Mᵐᵉ Bascule.—Ces gens m’accablent de mensonges, monsieur le juge. J’en ai fait un homme.

Le Juge.—Parbleu.

Mᵐᵉ Bascule.—Et il me renie, il m’abandonne, il me vole mon bien...

Isidore.—C’est pas vrai, m’sieu l’juge. J’ voulus la quitter, v’là cinq ans, vu qu’ell’ avait grossi d’excès, et que ça m’allait point. Ça me déplaisait, quoi? Je li dis donc que j’ vas partir? Alors v’là qu’a pleure comme une gouttière et qu’a me promet son bien du Bec-de-Mortin pour rester quéque z’années, rien que quatre ou cinq. Mé, je dis «oui» pardi! Quéque vous auriez fait, vous?
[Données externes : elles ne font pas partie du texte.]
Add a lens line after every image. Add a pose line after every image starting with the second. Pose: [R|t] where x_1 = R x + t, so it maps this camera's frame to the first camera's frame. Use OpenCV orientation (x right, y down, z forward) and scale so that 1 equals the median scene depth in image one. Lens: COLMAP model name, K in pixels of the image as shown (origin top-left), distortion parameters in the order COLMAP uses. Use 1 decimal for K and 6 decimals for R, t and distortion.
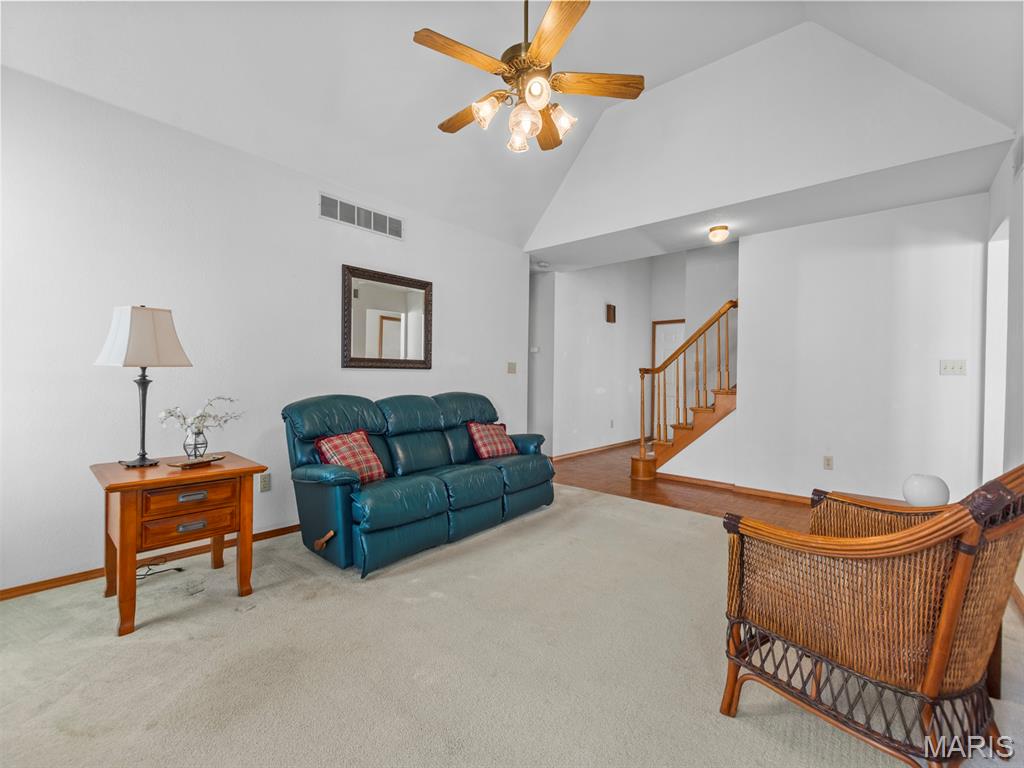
lens RADIAL K [[444.9, 0, 514.8], [0, 444.9, 377.4], [0, 0, 1]] dist [0.007634, -0.002860]
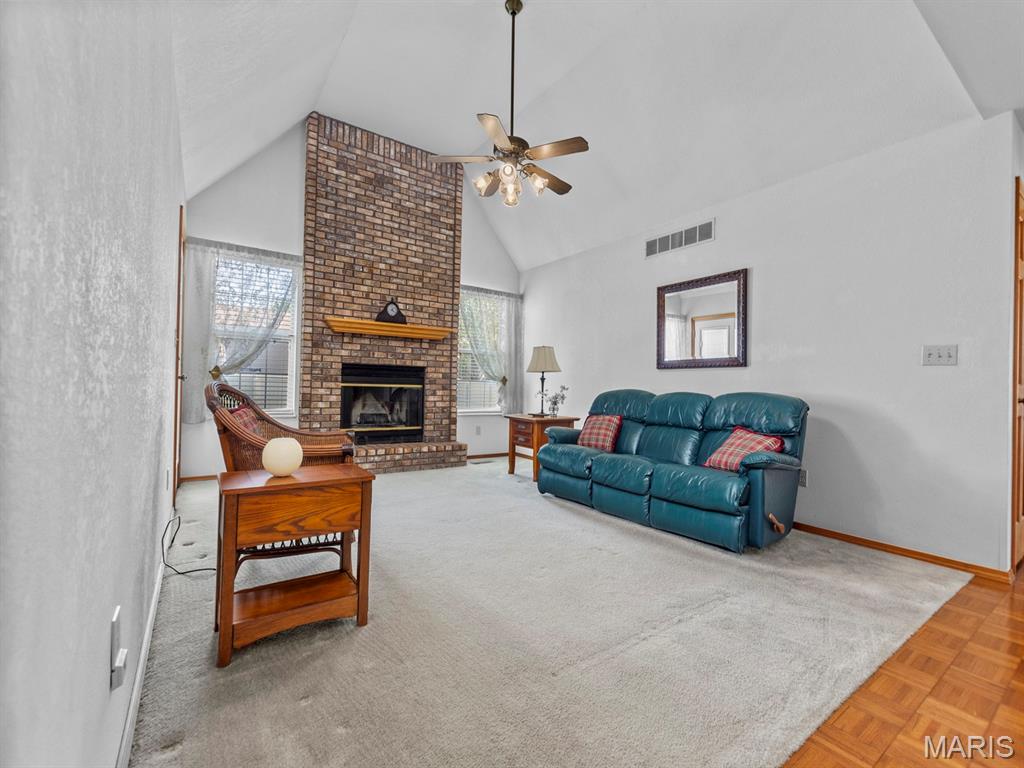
lens RADIAL K [[444.9, 0, 510.1], [0, 444.9, 379.7], [0, 0, 1]] dist [0.007634, -0.002860]
pose [[-0.246805, -0.030906, -0.968572, 0.924711], [-0.025830, 0.999346, -0.025306, 0.049815], [0.968721, 0.018772, -0.247442, 0.911687]]
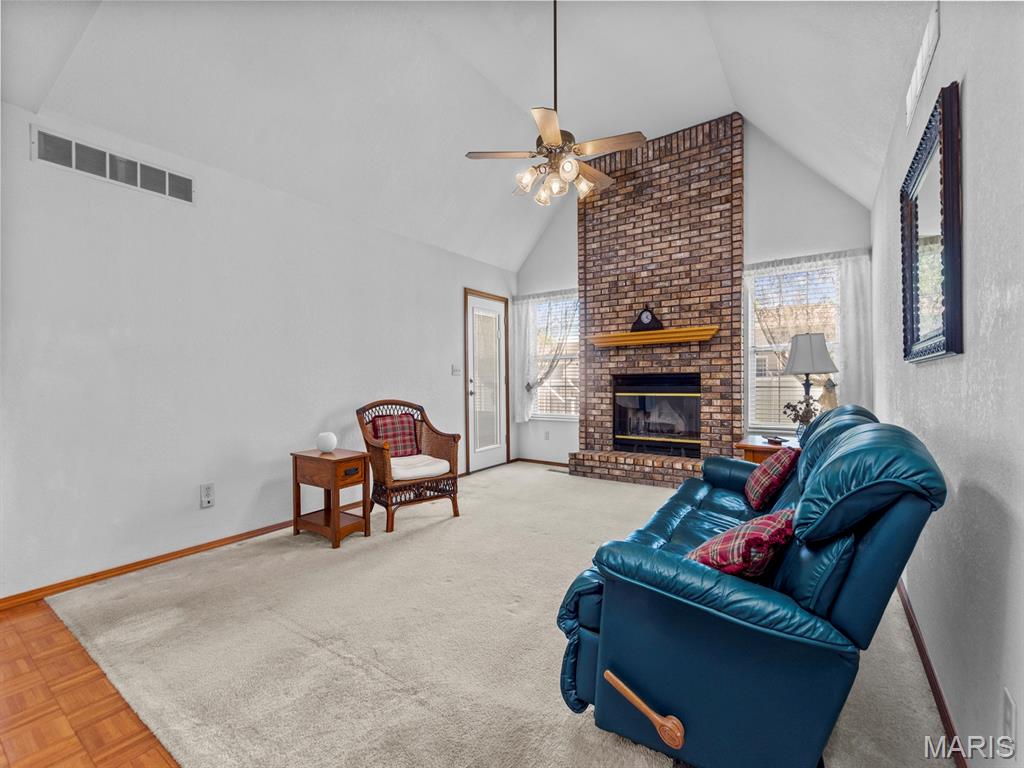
lens RADIAL K [[444.9, 0, 511.5], [0, 444.9, 379.4], [0, 0, 1]] dist [0.007634, -0.002860]
pose [[-0.994490, 0.001098, -0.104826, 0.193832], [0.001569, 0.999989, -0.004411, -0.001963], [0.104820, -0.004551, -0.994481, 1.538258]]
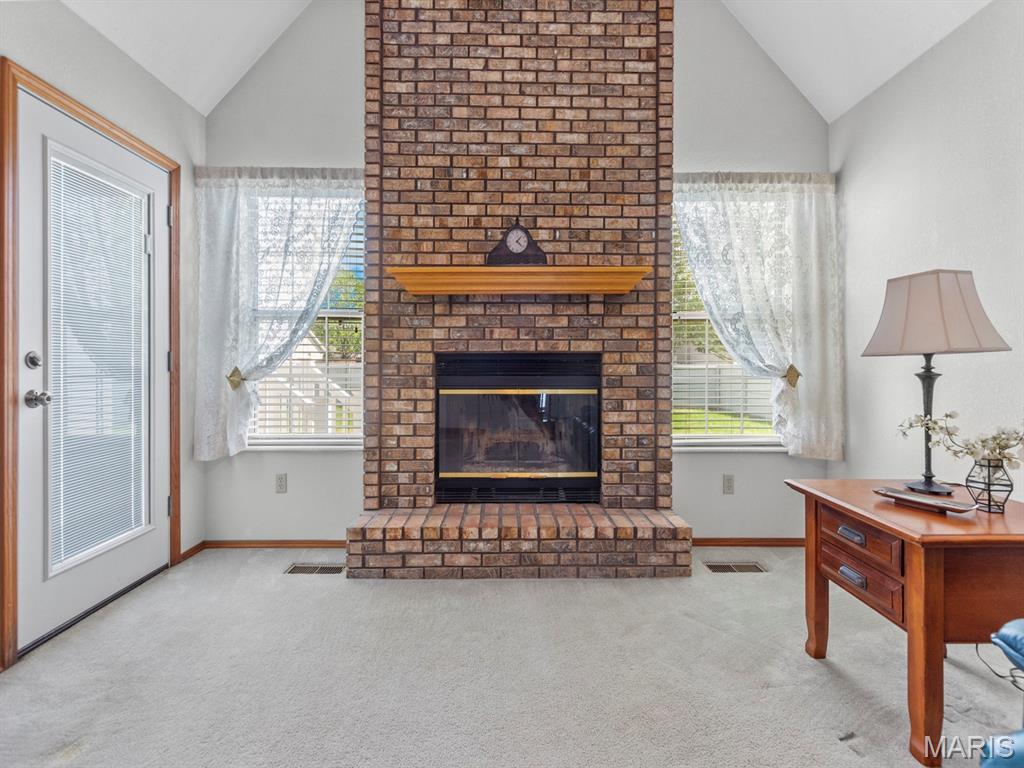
lens RADIAL K [[444.9, 0, 517.4], [0, 444.9, 367.7], [0, 0, 1]] dist [0.007634, -0.002860]
pose [[-0.744174, -0.008207, -0.667936, 0.097424], [-0.007023, 0.999965, -0.004462, 0.003129], [0.667949, 0.001370, -0.744205, 0.711277]]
Je suis donc resté cinq ans, jour pour jour, heure pour heure. J’étais quitte. Chacun son dû. Ça valait ben ça! (La femme d’Isidore, muette jusque-là, crie avec une voix perçante de perruche:)

—Mais guétez-la, guétez-la, m’sieu l’ juge, c’te meule, et dites-mé que ça valait ben ça?

Le Père hoche la tête d’un air convaincu et répète:—Pardi, oui, ça valait ben ça. (Mᵐᵉ Bascule s’affaisse sur le banc derrière elle, et se met à pleurer.)

Le Juge, paternel.—Que voulez-vous, chère dame, je n’y peux rien. Vous lui avez donné votre terre du Bec-de-Mortin par acte parfaitement régulier. C’est à lui, bien à lui. Il avait le droit incontestable de faire ce qu’il a fait et de l’apporter en dot à sa femme. Je n’ai pas à entrer dans les questions de... de... délicatesse... Je ne peux envisager les faits qu’au point de vue de la loi. Je n’y peux rien.

Le père Paturon, d’une voix fière.—J’ pourrais ti r’tourner cheuz nous?

Le Juge.—Parfaitement. (Ils s’en vont sous les regards sympathiques des paysans, comme des gens dont la cause est gagnée. Mᵐᵉ Bascule sanglote sur son banc.)